Notes on Francis Chan’s
Forgotten God
Chapter 6: Forget about His will for your life!

“I think a lot of us need to forget about God’s will for my life. God cares more about our response to His Spirit’s leading today, in this moment, than about what we intend to do next year. In fact, the decisions we make next year will be profoundly affected by the degree to which we submit to the Spirit right now, in today’s decisions.”
-Francis Chan, Forgotten God, page 120

I finished my last semester of classes on Monday. I still have a thesis to write, but my classroom days (at least for my MS) are done.

It’s terrifying. This is the last step of a dozen alternate routes, contingency plans I’d prepared. Now I’m left without a plan.

What’s more, the biggest dreams of my heart seem so far out of reach. Doors have been shut and paths redirected.

Faced for the first time in my life with no plan, without even a feasible dream, I cried to my mother–“What am I supposed to do? I’m going to be done with classes. I need to get myself a job. I might need to relocate. I need to make all sorts of life decisions. But I don’t even know what I want–much less what God’s will is.”

_EXERCISES TO COMPLETE_:
**a.** Reproduce the notes on Forgotten God word for word, from "-Francis Chan, Forgotten" to "MS) are done.".
**b.** Carry the notes on Forgotten God forward, picking up after their final sentence.

[Stored entries]
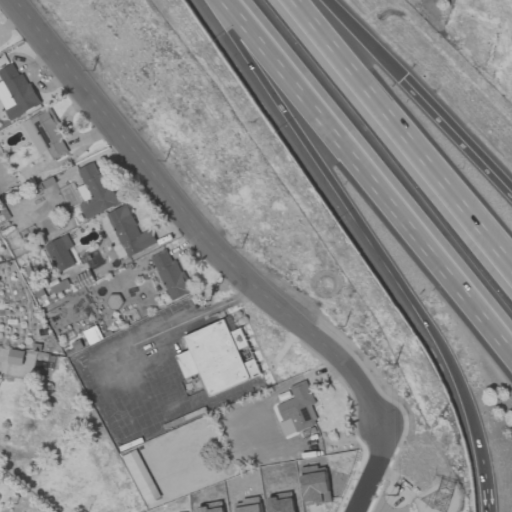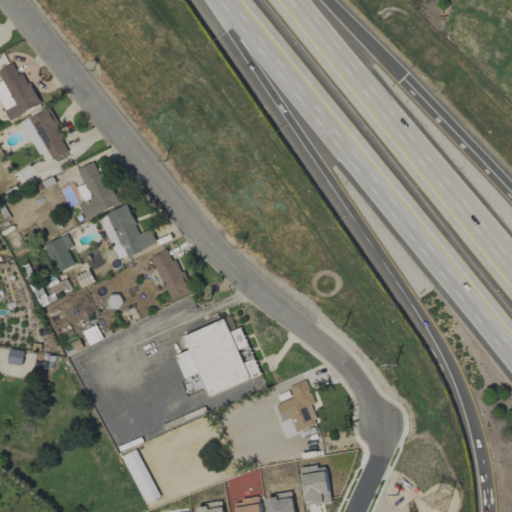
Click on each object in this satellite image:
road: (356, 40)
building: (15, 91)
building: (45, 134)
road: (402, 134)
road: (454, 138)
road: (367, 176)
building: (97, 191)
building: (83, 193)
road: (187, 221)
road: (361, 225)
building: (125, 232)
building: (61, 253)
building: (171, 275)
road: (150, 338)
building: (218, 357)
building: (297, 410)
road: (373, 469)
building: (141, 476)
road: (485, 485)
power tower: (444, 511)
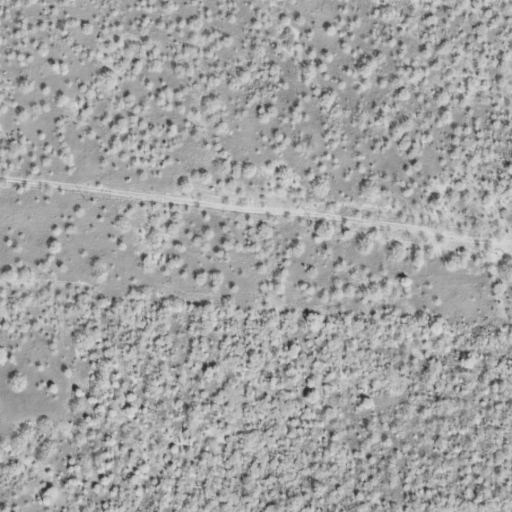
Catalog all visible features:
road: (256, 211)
==
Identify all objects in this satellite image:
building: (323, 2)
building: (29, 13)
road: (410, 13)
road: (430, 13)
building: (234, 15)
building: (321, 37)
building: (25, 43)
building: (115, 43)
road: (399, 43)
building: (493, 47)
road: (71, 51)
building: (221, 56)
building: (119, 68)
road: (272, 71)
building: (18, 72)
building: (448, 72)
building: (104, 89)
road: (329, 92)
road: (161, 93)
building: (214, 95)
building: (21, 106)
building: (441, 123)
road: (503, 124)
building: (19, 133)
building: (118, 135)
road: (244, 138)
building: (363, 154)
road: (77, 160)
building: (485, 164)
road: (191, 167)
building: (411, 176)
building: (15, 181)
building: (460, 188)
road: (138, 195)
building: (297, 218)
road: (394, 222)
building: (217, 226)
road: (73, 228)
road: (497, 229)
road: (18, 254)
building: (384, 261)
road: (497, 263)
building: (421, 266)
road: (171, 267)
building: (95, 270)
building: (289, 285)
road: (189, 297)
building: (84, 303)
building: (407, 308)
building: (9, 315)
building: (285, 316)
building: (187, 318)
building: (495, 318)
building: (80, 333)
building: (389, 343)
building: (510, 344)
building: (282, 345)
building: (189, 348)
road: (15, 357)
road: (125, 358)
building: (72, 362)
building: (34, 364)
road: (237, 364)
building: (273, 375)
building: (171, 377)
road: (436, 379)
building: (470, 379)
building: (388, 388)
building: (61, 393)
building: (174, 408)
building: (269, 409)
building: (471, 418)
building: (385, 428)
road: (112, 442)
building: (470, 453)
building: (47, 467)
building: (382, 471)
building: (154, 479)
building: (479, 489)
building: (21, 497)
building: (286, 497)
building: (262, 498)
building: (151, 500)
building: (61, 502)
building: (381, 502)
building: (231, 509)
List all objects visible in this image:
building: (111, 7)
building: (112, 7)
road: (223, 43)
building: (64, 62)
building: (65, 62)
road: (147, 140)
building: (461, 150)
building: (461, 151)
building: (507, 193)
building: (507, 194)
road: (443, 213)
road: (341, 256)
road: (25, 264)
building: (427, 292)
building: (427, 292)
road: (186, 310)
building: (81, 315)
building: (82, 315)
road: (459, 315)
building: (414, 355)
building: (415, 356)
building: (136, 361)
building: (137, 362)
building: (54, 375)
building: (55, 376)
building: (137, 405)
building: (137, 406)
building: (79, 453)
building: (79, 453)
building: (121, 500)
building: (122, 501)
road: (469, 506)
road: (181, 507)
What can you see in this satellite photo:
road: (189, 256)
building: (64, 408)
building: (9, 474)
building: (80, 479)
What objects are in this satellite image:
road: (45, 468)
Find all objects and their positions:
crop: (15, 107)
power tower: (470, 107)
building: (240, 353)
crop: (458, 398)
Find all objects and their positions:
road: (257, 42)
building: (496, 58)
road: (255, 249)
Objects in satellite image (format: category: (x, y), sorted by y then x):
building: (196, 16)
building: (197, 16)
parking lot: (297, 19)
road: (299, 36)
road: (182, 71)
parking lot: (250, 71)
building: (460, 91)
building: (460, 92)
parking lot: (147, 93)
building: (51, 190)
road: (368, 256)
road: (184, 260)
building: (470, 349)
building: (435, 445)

_EXPECTED RESULTS_:
**a.**
-Francis Chan, Forgotten God, page 120

I finished my last semester of classes on Monday. I still have a thesis to write, but my classroom days (at least for my MS) are done.

**b.**
While I’m not a fan of personal prophecy, at that moment, I would have given anything for a direct word from the Lord telling me what to do with my next five years. My mom, being a women of wisdom, didn’t attempt such counsel.

Instead, she observed: “I think you do the next thing.”

I finish my thesis. I attain my MS. After that, who knows. For now, I just focus on the next step.

It’s completely unsatisfying advice. I would have much preferred something more long-reaching and with less immediacy.

What’s God’s will for my life? I ask myself. I ask God. I start writing out the options and begging God to just check His preferences:

Married or single?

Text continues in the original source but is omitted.